Week 4 – 40% every four days

You can probably see a theme developing here and this regime will provide great results for you no matter what. When you get to week 7 your regime will stick at 40% every 7 days and that won’t change. If you do find yourself with less than desirable algae in your tank then increase your water changes again. Don’t forget you’ll need to dose your ferts daily with these water changes and another good reason why we recommend Neutro Fertilisers for your plants.

It’s worth noting that this is only for CO2 infused tanks (that’s pressurised CO2 and not liquid carbon tanks). This is a tried and tested method and for those of you who are thinking, ‘I might just try and get away with doing less, or that’s a lot of water to throw down the drain’ then good luck! You can change your routine if you want but it’s not the answer – this routine hasn’t been plucked out of the air, unlike some hobbyists thinking around the subject…

It takes dedication, hard work and plenty of elbow grease to make a high tech CO2 tank work and it’s more than feasible too. The big question is whether you are up to it.

For changing water quickly and easily I recommend the Superfish Aqua Syphon Set.

Gravels and Substrates in a Planted Aquarium

So what are they all about? Nearly all plants need a type of gravel or substrate to grow in. It’s required to anchor plants down and in some cases to provide nutrients to the roots of plants. It’s also used aesthetically so when we look at our aquarium – it looks nice! Below I summerise what the difference between the two are and how they are used.

Gravel. There are hundreds of different types of gravels available to hobbyists and similarly the same with substrates but what is the difference between the two? Gravels are very much what you expect them to be. Rock particles which have a diameter of 3-25mm – if you’re wanting to use it for your planted aquarium, the ideal size is 3-5mm. Any smaller than this (i.e. if you use sand) and you can get pockets of anaerobic areas where there’s insufficient water flow.

Gravels come in all sorts of shapes and sizes but contain no nutrients; some need washing and some will only need rinsing depending on the instructions. Some will effect your water parameters (such as pH). On the whole I recommend you opt for natural gravels – one which hasn’t been dyed in
any way. Unipac do a great selection of natural gravels.

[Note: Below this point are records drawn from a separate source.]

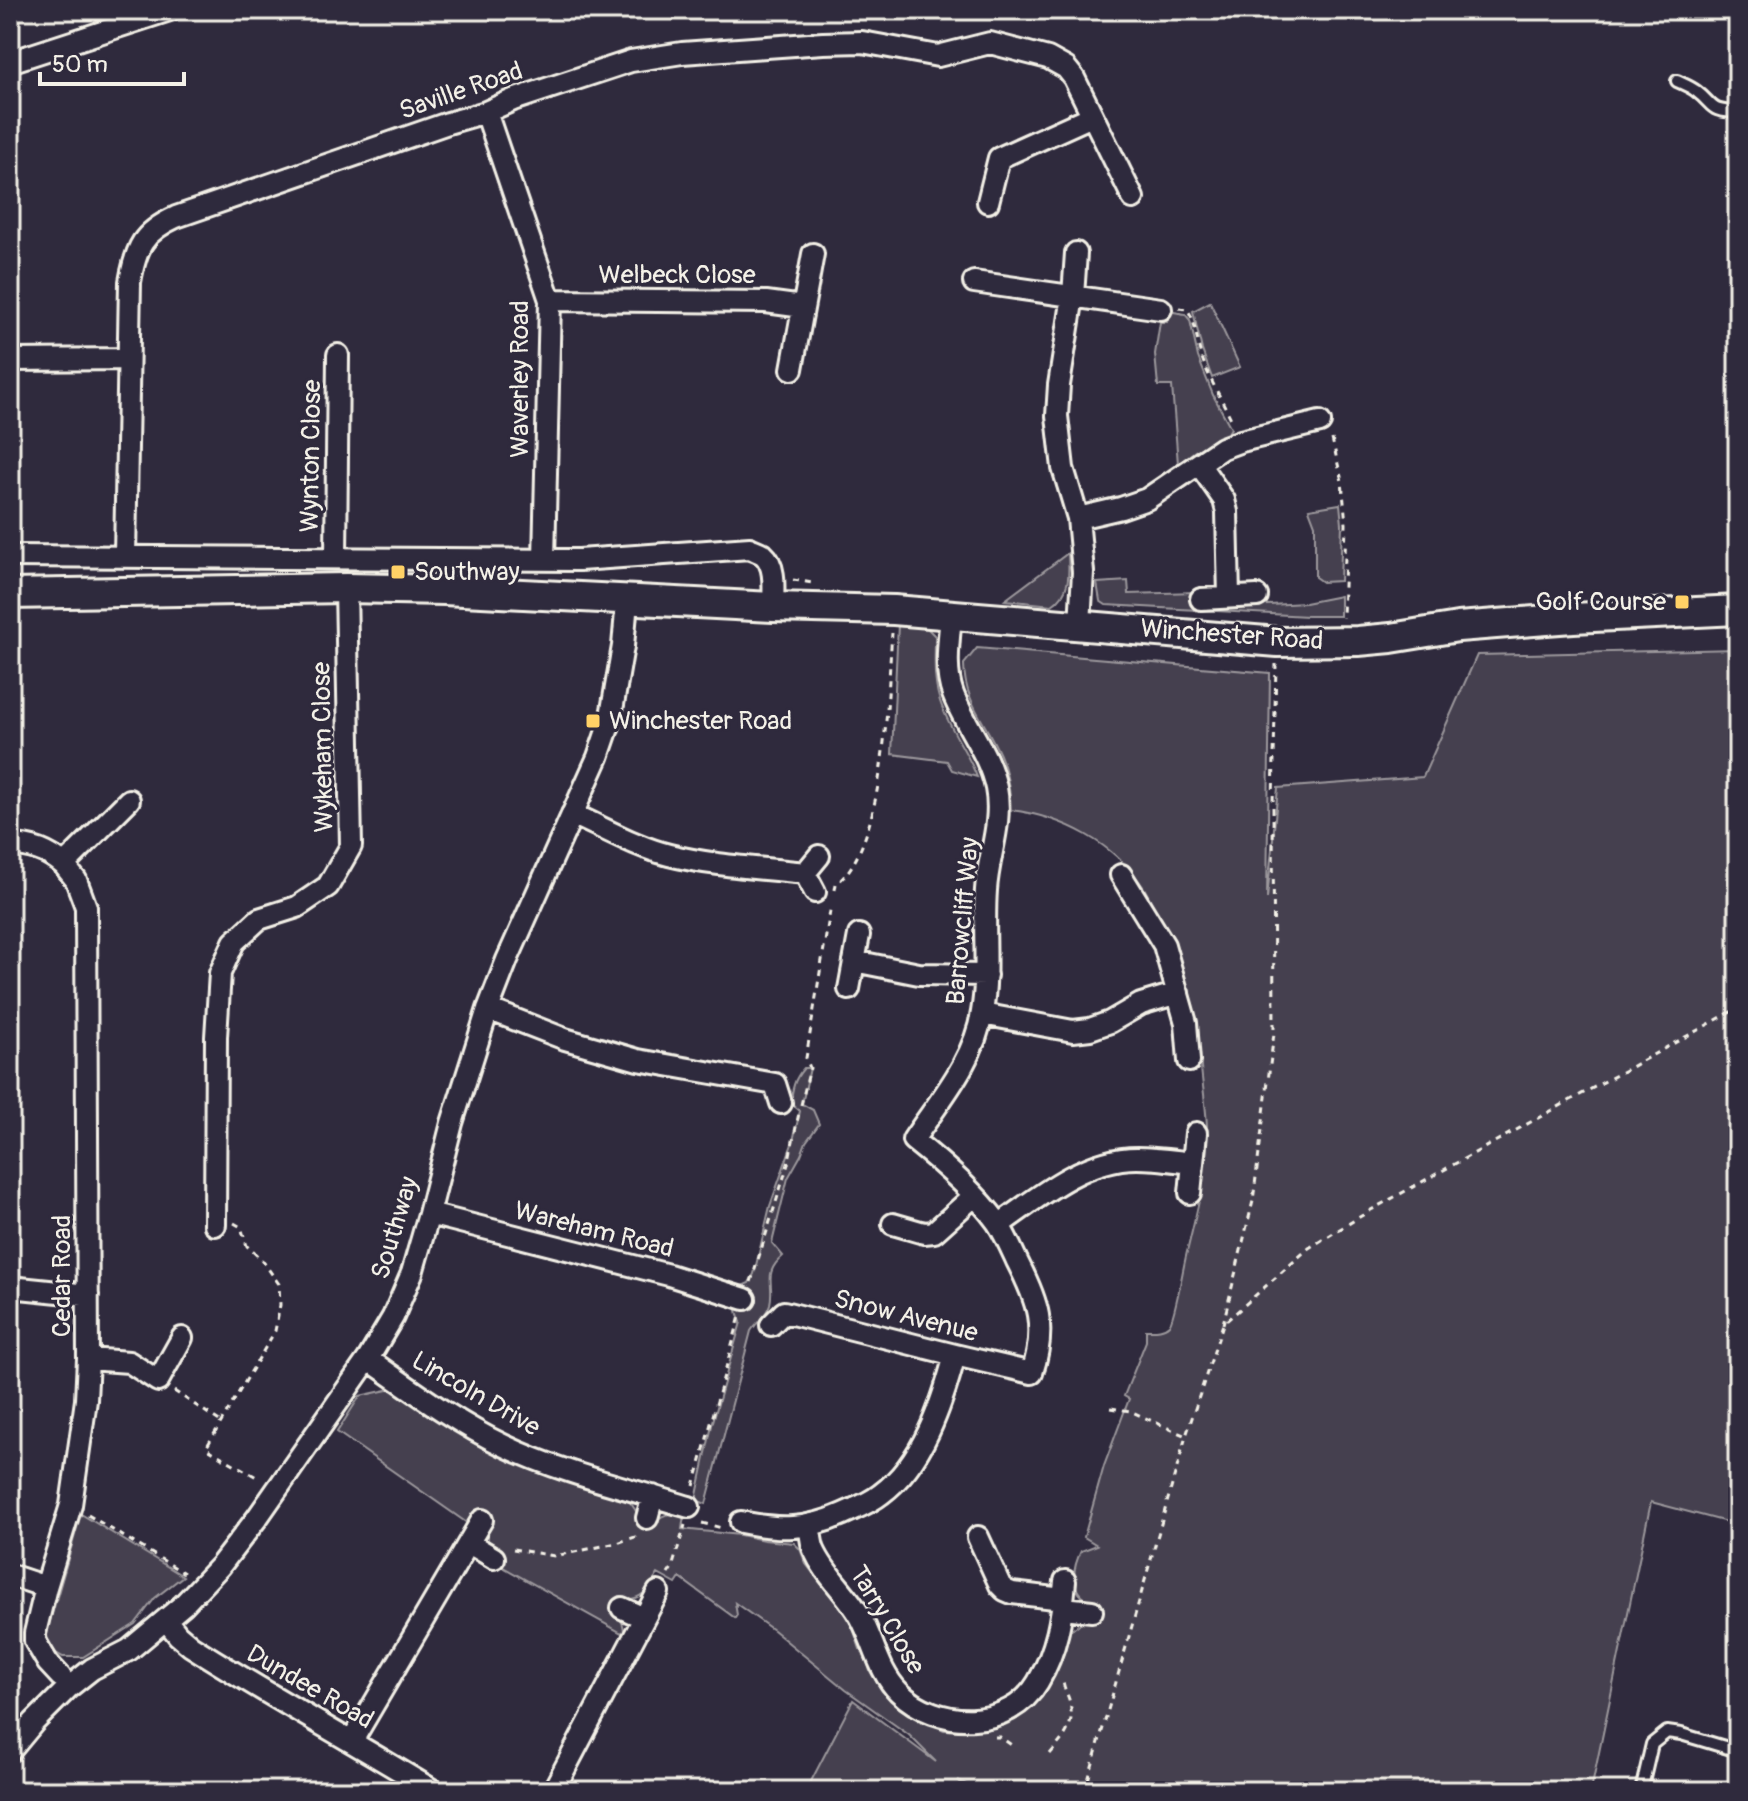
<svg xmlns="http://www.w3.org/2000/svg" width="1748" height="1801" font-family="Pangolin,sans-serif">
	<rect width="100%" height="100%" fill="#2f2a3d"/>
	<filter id="ink" filterUnits="userSpaceOnUse"><feTurbulence type="fractalNoise" baseFrequency=".0125" numOctaves="2"/><feDisplacementMap in="SourceGraphic" scale="16" xChannelSelector="R" yChannelSelector="G"/><feConvolveMatrix kernelMatrix="1 2 1 2 8 2 1 2 1" color-interpolation-filters="sRGB"/></filter>
	<g filter="url(#ink)">
		<!-- green -->
		<path fill="#454050" stroke="#9c989c" stroke-width="2" d="M1210,302L1240,367L1212,378L1202,350L1193,311Z
			M1168,311L1185,314L1190,320L1198,357L1213,395L1231,428L1227,435L1195,451L1178,464L1172,386H1158L1155,354L1160,322H1167Z
			M1340,504L1342,524L1340,581L1322,582L1315,577V525L1309,509Z
			M1068,553C1069,573 1071,593 1052,605L1005,600Z
			M1128,581L1129,594L1196,592L1197,609L1305,603L1340,596V616H1308L1106,605L1100,601L1097,583Z
			M898,624L925,626L935,636C935,656 933,678 939,698C947,726 967,750 977,777L952,770L947,761L892,754Z
			M977,648L1270,673L1267,899L1278,788L1423,777L1477,655L1738,649V1525L1651,1502L1591,1791H980L958,1780L965,1787L975,1791H806L853,1700L936,1762L909,1735L846,1690L773,1630L735,1603L737,1615L735,1618L680,1578L676,1584L658,1574C649,1589 640,1603 621,1598L613,1614C622,1619 624,1624 624,1634L620,1632L494,1562L488,1540V1525H470L337,1432L360,1396L387,1390L391,1385L628,1499L636,1511V1519L652,1526C661,1513 670,1513 684,1515L682,1529L740,1535L764,1540L794,1543L800,1549L806,1564L843,1612L853,1628L860,1649H863L870,1671L882,1691L909,1714L944,1730L966,1731L987,1728L1012,1719L1037,1701L1056,1671L1064,1653L1070,1631L1085,1620L1095,1621L1097,1602C1069,1598 1071,1571 1081,1551L1097,1545L1084,1537L1104,1466L1129,1399L1124,1396L1146,1341V1330C1154,1330 1163,1331 1169,1325C1175,1319 1184,1261 1188,1248C1196,1214 1205,1181 1207,1146C1209,1121 1203,1093 1201,1067C1198,1041 1196,1014 1188,989C1182,967 1172,947 1163,927C1157,914 1151,900 1144,888C1114,843 1064,817 1011,810C1010,791 1008,773 1000,755C986,722 964,702 964,664Z
			M804,1068H810L802,1104L813,1110L819,1124L806,1142L801,1155L788,1178L772,1243L783,1256C762,1274 775,1283 770,1304C767,1315 757,1322 751,1331L706,1504L696,1500L712,1425L741,1322C735,1309 735,1301 740,1287L749,1283L754,1274L770,1206L793,1141L800,1111L791,1103C792,1089 794,1079 804,1068Z
			M81,1514L183,1576L155,1598L135,1624L83,1657H63L56,1653L50,1645L47,1636L48,1628Z"/>
		<g fill="none" stroke-linecap="round" stroke-linejoin="round">
			<defs>
				<path id="lane" d="M1677,81C1683,84 1691,87 1696,91C1716,106 1707,111 1738,112
					M1641,1791L1652,1744L1667,1732L1681,1734L1738,1751"/>
				<path id="street" d="M10,62L170,10
					M486,112L550,300L544,560
					M988,202L999,158L1092,116
					M1076,253L1073,296L1059,385L1057,416L1063,468L1078,518L1083,572L1080,624
					M974,282L1161,309
					M550,300L766,302L803,307
					M10,360L128,359
					M792,369L813,254
					M1199,464L1224,500L1227,512L1229,597
					M1078,518L1121,508L1147,499L1222,448L1241,441L1320,422
					M10,556L579,560L750,548C751,549 762,553 763,554C777,566 773,591 773,607
					M125,556L130,282C136,247 143,232 176,217L448,123L486,112L513,100L631,61L682,53L823,43L862,42L938,56L990,43L1048,58L1066,68L1074,78L1133,198
					M336,558L338,355
					M1201,599L1257,596
					M572,814C604,828 636,847 669,855C713,866 760,868 805,873L819,856
					M10,845C31,845 48,851 64,865L129,800
					M805,873L815,892
					M1121,875L1164,945L1186,1023L1189,1061
					M854,961L919,974L986,975
					M849,989L859,935
					M488,1009L565,1039L638,1060L775,1084L781,1103
					M982,1014L1073,1031L1090,1029L1110,1022L1141,1004L1178,993
					M1190,1193L1196,1133
					M429,1214L669,1275L745,1299
					M893,1224L924,1233L934,1232L974,1196
					M215,1225L216,1037L220,973L234,942L259,919L297,907L328,886L351,846L346,588
					M999,1225C1039,1196 1085,1158 1137,1158C1156,1158 1175,1161 1193,1163
					M10,1287L88,1295
					M771,1325L784,1312L955,1355L1032,1373C1047,1327 1038,1302 1017,1261C1011,1248 1005,1234 997,1222C975,1192 942,1163 913,1140C939,1101 975,1060 982,1012C989,972 983,931 986,890C988,856 1003,823 996,788C989,753 965,726 953,694C944,670 949,640 951,615
					M88,1359L129,1362L158,1381L182,1338
					M368,1359C411,1389 455,1422 503,1445C561,1473 627,1488 689,1507
					M647,1518L653,1496
					M741,1522C779,1530 807,1530 843,1514C856,1508 870,1503 881,1494C923,1463 942,1404 955,1355
					M809,1526C811,1534 811,1543 814,1550C825,1575 847,1593 860,1616C874,1641 878,1671 899,1692C937,1729 1009,1731 1038,1682C1057,1650 1062,1617 1065,1581
					M978,1537L1000,1585L1005,1590L1012,1593L1063,1599
					M469,1543L494,1558
					M10,1575L46,1587
					M622,1608L644,1618
					M1063,1608L1092,1611
					M166,1620L178,1635L191,1646C271,1697 354,1742 434,1791
					M61,1677L48,1663L35,1641V1633L46,1587L71,1505L86,1400L88,1359L86,907L76,880L64,865
					M352,1741L482,1520
					M10,1751L34,1722L68,1688L92,1669L129,1650L183,1605L220,1566L257,1518L368,1359L393,1317L412,1273L429,1214L452,1123L488,1009L507,960L598,757L610,722L623,646L627,601
					M553,1791L658,1592"/>
				<path id="secondary" d="M10,594L346,588L444,590L773,607L894,610L1278,642L1358,641L1391,638L1458,627L1573,618L1738,610"/>
			</defs>
			<!-- lane casing -->
			<use href="#lane" stroke="#f4f1e8" stroke-width="16"/>
			<!-- street casing -->
			<use href="#street" stroke="#f4f1e8" stroke-width="26"/>
			<!-- secondary casing -->
			<use href="#secondary" stroke="#f4f1e8" stroke-width="34"/>
			<!-- path -->
			<path stroke="#f4f1e8" stroke-width="3" stroke-dasharray="6 6" stroke-linecap="butt" d="M1179,308L1187,309C1197,323 1196,342 1202,358C1210,381 1223,401 1233,423
				M1332,439L1342,481L1346,524L1343,618
				M793,580L813,583
				M835,890L836,884C886,846 887,694 892,633
				M801,1105L810,1068L806,1058L831,905
				M234,1223L241,1227L247,1246L262,1260L279,1284L280,1305L275,1331L206,1448L260,1479
				M751,1282L788,1164L799,1113
				M1223,1324L1253,1201L1274,1033L1273,803L1276,664
				M174,1391L221,1422
				M1111,1408L1130,1411L1186,1436
				M694,1486L740,1316
				M88,1515L184,1573
				M702,1523L722,1528
				M513,1549L555,1556L617,1543L638,1536
				M668,1574L672,1568L685,1525
				M995,1737H1000L1013,1746
				M1050,1754C1064,1737 1075,1727 1070,1703C1068,1694 1063,1688 1063,1679
				M963,1791L965,1787L983,1791
				M1085,1791L1186,1436L1223,1324L1309,1248L1371,1210L1738,1008"/>
			<!-- lane -->
			<use href="#lane" stroke="#2f2a3d" stroke-width="10"/>
			<!-- street -->
			<use href="#street" stroke="#2f2a3d" stroke-width="20"/>
			<!-- secondary -->
			<use href="#secondary" stroke="#2f2a3d" stroke-width="28"/>
		</g>
	</g>
	<!-- markers -->
	<g fill="#ffd166" stroke="#2f2a3d" stroke-width="3">
		<rect x="390" y="564" width="16" height="16" rx="4"/>
		<rect x="1674" y="594" width="16" height="16" rx="4"/>
		<rect x="585" y="713" width="16" height="16" rx="4"/>
	</g>
	<g text-anchor="middle" dominant-baseline="central" stroke-width="6" stroke-linejoin="round" paint-order="stroke">
		<!-- street labels -->
		<g font-size="26" fill="#f4f1e8" stroke="#2f2a3d">
			<text transform="translate(461 91) rotate(-19)">Saville Road</text>
			<text x="677" y="275">Welbeck Close</text>
			<text transform="translate(520 379) rotate(-90)">Waverley Road</text>
			<text transform="translate(311 456) rotate(-89)">Wynton Close</text>
			<text transform="translate(1232 635) rotate(4)">Winchester Road</text>
			<text transform="translate(323 747) rotate(-91)">Wykeham Close</text>
			<text transform="translate(963 921) rotate(-85)">Barrowcliff Way</text>
			<text transform="translate(395 1228) rotate(-73)">Southway</text>
			<text transform="translate(594 1230) rotate(14)">Wareham Road</text>
			<text transform="translate(62 1276) rotate(-90)">Cedar Road</text>
			<text transform="translate(906 1316) rotate(14)">Snow Avenue</text>
			<text transform="translate(476 1394) rotate(30)">Lincoln Drive</text>
			<text transform="translate(887 1620) rotate(59)">Tarry Close</text>
			<text transform="translate(310 1687) rotate(30)">Dundee Road</text>
		</g>
		<!-- poi labels -->
		<g font-size="26" fill="#f4f1e8" stroke="#2f2a3d" text-anchor="start">
			<text x="414" y="572">Southway</text>
			<text x="1666" y="602" text-anchor="end">Golf Course</text>
			<text x="609" y="721">Winchester Road</text>
		</g>
	</g>
	<!-- margin -->
	<rect width="1748" height="1801" fill="none" stroke="#2f2a3d" stroke-width="40"/>
	<rect x="20" y="20" width="1708" height="1761" fill="none" stroke="#f4f1e8" stroke-width="3" filter="url(#ink)"/>
	<!-- scale -->
	<path d="M40 72v12h144v-12" fill="none" stroke="#f4f1e8" stroke-width="4"/>
	<text x="52" y="72" font-size="24" fill="#f4f1e8" stroke="#2f2a3d" stroke-width="6" paint-order="stroke">50 m</text>
</svg>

Be careful with gravels that look natural but are in fact coloured glass. Whilst they are safe for use within planted aquariums, fish which burrow or that skim along the gravel like corydoras will ware their barbels down. Natural gravels
will not have that sort of effect. You can see our range of gravels here.

Substrates. A substrate is very similar to a gravel but there is one fundamental difference and that is the nutrient content. Substrates have minerals and nutrients embedded in them thereby providing plants with all the goodness they need from day one. This is the major advantage over gravels.
 Substrates are produced in different colours and each will have a different effect on the water. On the whole most tend to lower the pH levels, along with KH (carbonate hardness) and GH (general hardness). This makes them ideal for using in planted aquariums as plants prefer slightly acidic
water conditions where the pH is just under 7 (6.8 is perfect). Substrates rarely require topping which means that once you place them in your aquarium, you won’t need anything else on the base – typical examples of this are Eco Complete, Seachem Flourite and Naturesoil. Plants can be planted
directly into the substrate with relative ease. The picture above demonstrates this perfectly – the dark coloured substrate (Naturesoil in this instance) has been used and plants become established quickly, grow rapidly, healthily with no algae.
 As technology improves more and more manufacturers are realising the importance of substrates. The most popular type that is currently available is called NatureSoil by world famous Aquascaper Oliver Knott. If you want your plants to have the best start, this substrate comes highly recommended. Not only that but it’s perfect for beginners to experts and requires no topping and sets your water parameters to the ideal levels. However if you do have a particular gravel that
you want to use, opt for Tropica Plant Substrate. Place this on the bottom of your aquarium and simply top with your chosen gravel.